Clio Andris

Paper #: 14-04-010

Although interpersonal relationships (modeled as social networks) form, persist and dissolve within the provisions and confines of geographic space, they are rarely modeled within Geographic Information System (GIS) environment. This disconnect may be a result of a lack of research questions that ask about how social life is intertwined with the built environment, or lack of integrated modeling environments.

Instead, researchers focus on either social discoveries (such as, the number of contacts an average agent has) or spatial discoveries (such as, the venues where agents are located on a Saturday night), though it beneficial to ask questions that combine each variable (does one’s choice of locale on a Saturday night depend on how many contacts one has?) in order to learn more about socialization, human behavior and quality of life in geography.

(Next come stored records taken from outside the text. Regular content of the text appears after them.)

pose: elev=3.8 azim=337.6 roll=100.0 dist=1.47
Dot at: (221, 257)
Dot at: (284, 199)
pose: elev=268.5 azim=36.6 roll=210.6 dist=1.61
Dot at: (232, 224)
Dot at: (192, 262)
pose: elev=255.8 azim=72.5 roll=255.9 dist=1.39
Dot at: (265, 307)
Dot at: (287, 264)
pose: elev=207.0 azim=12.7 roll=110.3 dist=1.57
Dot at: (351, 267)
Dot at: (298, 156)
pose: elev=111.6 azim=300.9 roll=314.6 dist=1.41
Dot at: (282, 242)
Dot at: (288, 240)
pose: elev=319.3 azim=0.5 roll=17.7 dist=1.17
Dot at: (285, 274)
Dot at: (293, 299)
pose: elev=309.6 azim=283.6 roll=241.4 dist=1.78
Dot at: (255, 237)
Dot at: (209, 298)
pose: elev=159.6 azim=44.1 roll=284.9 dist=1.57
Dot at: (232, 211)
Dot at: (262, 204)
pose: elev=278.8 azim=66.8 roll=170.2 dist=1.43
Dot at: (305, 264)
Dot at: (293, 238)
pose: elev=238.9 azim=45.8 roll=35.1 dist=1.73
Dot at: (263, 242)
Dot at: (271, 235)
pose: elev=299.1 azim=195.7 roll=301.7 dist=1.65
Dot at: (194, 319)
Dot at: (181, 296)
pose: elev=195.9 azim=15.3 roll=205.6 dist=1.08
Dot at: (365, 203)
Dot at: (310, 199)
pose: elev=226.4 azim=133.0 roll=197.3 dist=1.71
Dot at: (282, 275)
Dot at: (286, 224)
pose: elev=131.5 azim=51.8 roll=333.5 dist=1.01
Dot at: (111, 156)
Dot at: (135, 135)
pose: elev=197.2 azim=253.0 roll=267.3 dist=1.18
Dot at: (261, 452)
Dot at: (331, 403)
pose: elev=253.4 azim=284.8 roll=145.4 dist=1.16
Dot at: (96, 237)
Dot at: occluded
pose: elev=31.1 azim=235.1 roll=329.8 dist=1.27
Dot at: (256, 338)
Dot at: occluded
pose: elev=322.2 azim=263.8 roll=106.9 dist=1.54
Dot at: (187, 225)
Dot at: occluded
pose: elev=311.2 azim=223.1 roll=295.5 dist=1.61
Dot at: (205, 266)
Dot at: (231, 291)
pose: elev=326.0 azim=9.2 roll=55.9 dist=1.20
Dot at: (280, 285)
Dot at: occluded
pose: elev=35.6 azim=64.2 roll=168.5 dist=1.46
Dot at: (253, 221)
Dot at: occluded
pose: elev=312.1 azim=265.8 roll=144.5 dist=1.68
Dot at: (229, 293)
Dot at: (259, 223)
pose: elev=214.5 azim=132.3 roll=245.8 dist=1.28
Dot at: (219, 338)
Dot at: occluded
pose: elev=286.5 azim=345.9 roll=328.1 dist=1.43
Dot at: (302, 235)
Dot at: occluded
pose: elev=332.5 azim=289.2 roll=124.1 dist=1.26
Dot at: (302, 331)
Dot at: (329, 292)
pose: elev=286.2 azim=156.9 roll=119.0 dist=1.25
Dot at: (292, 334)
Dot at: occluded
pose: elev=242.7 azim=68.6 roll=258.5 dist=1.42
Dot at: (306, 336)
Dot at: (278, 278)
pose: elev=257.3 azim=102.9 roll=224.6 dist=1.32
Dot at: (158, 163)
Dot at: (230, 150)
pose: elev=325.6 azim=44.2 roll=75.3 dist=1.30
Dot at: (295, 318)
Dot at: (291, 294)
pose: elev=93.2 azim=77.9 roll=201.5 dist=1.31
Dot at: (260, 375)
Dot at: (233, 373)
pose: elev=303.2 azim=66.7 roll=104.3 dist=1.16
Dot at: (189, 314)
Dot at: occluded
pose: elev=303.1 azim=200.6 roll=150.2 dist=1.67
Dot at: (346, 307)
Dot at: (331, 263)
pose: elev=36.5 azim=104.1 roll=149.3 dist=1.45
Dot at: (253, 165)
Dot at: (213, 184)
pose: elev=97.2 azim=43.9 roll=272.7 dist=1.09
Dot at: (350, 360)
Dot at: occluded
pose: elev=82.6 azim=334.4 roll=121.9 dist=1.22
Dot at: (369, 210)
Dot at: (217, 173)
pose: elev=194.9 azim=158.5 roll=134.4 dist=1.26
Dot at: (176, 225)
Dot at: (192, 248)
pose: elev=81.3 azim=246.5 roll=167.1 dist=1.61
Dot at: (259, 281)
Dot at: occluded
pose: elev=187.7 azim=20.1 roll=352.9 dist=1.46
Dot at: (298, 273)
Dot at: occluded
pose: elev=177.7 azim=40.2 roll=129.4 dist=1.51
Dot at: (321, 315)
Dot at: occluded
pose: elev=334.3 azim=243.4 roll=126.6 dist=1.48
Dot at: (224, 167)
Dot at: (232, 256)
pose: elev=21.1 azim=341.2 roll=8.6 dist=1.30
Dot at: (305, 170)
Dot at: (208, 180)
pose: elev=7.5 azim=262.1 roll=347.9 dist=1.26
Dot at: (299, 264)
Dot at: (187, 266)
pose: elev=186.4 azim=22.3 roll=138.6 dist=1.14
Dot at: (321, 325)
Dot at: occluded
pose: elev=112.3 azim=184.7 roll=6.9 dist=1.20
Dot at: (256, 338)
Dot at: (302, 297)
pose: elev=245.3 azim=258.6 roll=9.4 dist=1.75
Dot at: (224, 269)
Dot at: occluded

Many fields of research play a role in the combination of Social Network Analysis and GIScience. These include theory and practice of modeling flows in GIS, how social connectivity data and social agents have been embedded in GISystems in the past (topics: physical networks, flow visualization, social regionalization, agent-based models). We review how complex network methods have been applied to spatial features (topics: social regionalization, transportation networks, studies of distance decay). Finally, we list topics that describe human interpersonal behavior as social systems (social network analysis), within proximal environments (community sociology) and with focus on communication and psychology (studies of interpersonal relationships). These topics are chosen based on their ability to illuminate parts of the study of social systems within geographic space that can show how, where and why we form relationships over geographic space.